Il est clair que quelqu’un qui n’est pas versé ou très peu dans la
religion catholique pourrait lire le livre comme une simple fiction.
Cependant, il ne pourrait rester insensible à certains détails pouvant
susciter chez lui une réflexion.
Toujours est-il que, d’un autre côté, il faut prendre avec des
pincettes certaines données émises par Dan Brown, et qui ne sont pas
vérifiables jusqu’à présent. L’auteur mélange subtilement fiction et
réalité ; une confusion voulue, certainement, pour se défendre de toute
accusation.
De Vinci et Fibonacci
D’entrée de jeu, l’auteur nous entraîne au Louvre où est réellement
exposée "La Joconde", le célèbre tableau de Léonard de Vinci. Ce
peintre, sculpteur, architecte et inventeur italien, né en 1452 et
décédé en 1519, est considéré comme un véritable génie qui aurait
laissé nombre de symboles dans ses différents tableaux. D’ailleurs, le
sourire de "La Joconde" a fait couler tellement d’encre qu’il garde
encore son secret.
Tout au long du roman, il est fait référence à De Vinci et à ses
œuvres, notamment à trois : "La Joconde", "La Vierge aux rochers" et
"La Cène". Dans cette dernière toile, représentant l’ultime repas de
Jésus-Christ avec ses apôtres, Dan Brown, par le biais d’un de ses
personnages, en l’occurrence Sir Leigh Teabing, soulève la thèse que
parmi les douze convives, il y aurait une femme : Marie-Madeleine, la
prostituée repentie, surnommée Apôtre des Apôtres, qui suivait Jésus
comme ses disciples. Pour l’historien anglais, le personnage à la
droite du Christ n’est autre que Marie-Madeleine en lieu et place de
Jean, qui serait absent de la scène. Cette supposition n’a pas plu à
l’Eglise, qui y a vu un blasphème.
Nous avons cherché la reproduction de cette peinture sur internet. Il
est vrai que le personnage, mis en avant dans le roman, a plus des
traits féminins que masculins…
Egalement au début de "Da Vinci Code", une référence est faite à la
suite de Fibonacci. Cette énumération de nombres est célèbre surtout
dans les tests de QI (quotient intellectuel). Dans ceux-ci, la personne
qui fait le test se trouve face à cette question : "Complétez cette
suite de nombre : 1-1-2-3-5-8…". La plupart des personnes passant les
tests, sauf les matheux, ne connaissent pas cette suite qui veut que
pour calculer un terme, il faut faire la somme des deux termes
précédents. Voilà une petite leçon de mathématiques offerte par le "Da
Vinci Code".

■ DONNÉES FOURNIES
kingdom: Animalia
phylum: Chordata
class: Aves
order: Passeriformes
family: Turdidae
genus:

■ À FAIRE
1. D'après le texte sur le Da Vinci Code, en quelle année Léonard de Vinci est-il né ?
2. Rédigez la suite du texte sur le Da Vinci Code à partir de sa dernière phrase.
Les enregistrements n'ont aucun rapport avec le texte sur le Da Vinci Code.

■ CORRIGÉ
1. En 1452.

2.
Religion et femmes
Dans le roman, la religion catholique est mise à l’index, et notamment
l’Opus Dei. Cette institution dans le "Da Vinci Code" est présentée
comme si elle était une secte où les membres s’autoflagellent pour se
punir de mauvais actes ou pensées. Dan Brown, dans ses remerciements en
fin de livre, a déclaré : "Pour leur généreuse assistance dans mes
recherches, je voudrais aussi remercier (…) les cinq membres de l’Opus
Dei (trois actuels et deux anciens) qui m’ont fait part d’anecdotes,
positives et négatives, illustrant leurs expériences au sein de cette
organisation." Or, l’Opus Dei est "une institution qui a été faite
prélature personnelle par le pape Jean-Paul II en 1982 et dont il
canonisa le fondateur en 2002. Son goût du secret lui a valu une
réputation de lobbying auprès des instances politiques et
d'infiltration au sein d'autres organes de l'Église". Cette institution
se veut traditionnelle et rigoriste, à la limite du fanatisme, selon le
"Da Vinci Code". Dans la réalité, "le goût du secret de l'Opus Dei fait
que les informations à son sujet sont extrêmement fragmentaires" et par
conséquent l’imagination de certains va bon train, alimentée par des
révélations d’anciens membres.
Le Vatican a condamné le livre seulement en mars 2005. Il faut dire que
la thèse avancée par l’auteur a de quoi faire trembler les bases du
Saint-Siège : Jésus aurait été marié et père. Ce qui signifierait qu’il
aurait une descendance. Il est vrai que pour un musulman ou un juif le
scandale n’en est pas un mais pour un chrétien si, car Jésus, pour
celui-ci, était "pur" de toute relation intime.
Ce qui gêne également le Vatican, c’est la position de la femme que lui
donne l’auteur. Pour ce dernier, la femme est le début et le centre de
tout. Dans toutes les religions monothéistes, la femme est inférieure à
l’homme, sauf peut-être dans la religion hébraïque, où l’enfant a la
croyance de la mère pas celle du père.
Dans le "Da Vinci Code", la femme, la féminité, la déesse, en fait tout le symbolisme de la femme a son importance.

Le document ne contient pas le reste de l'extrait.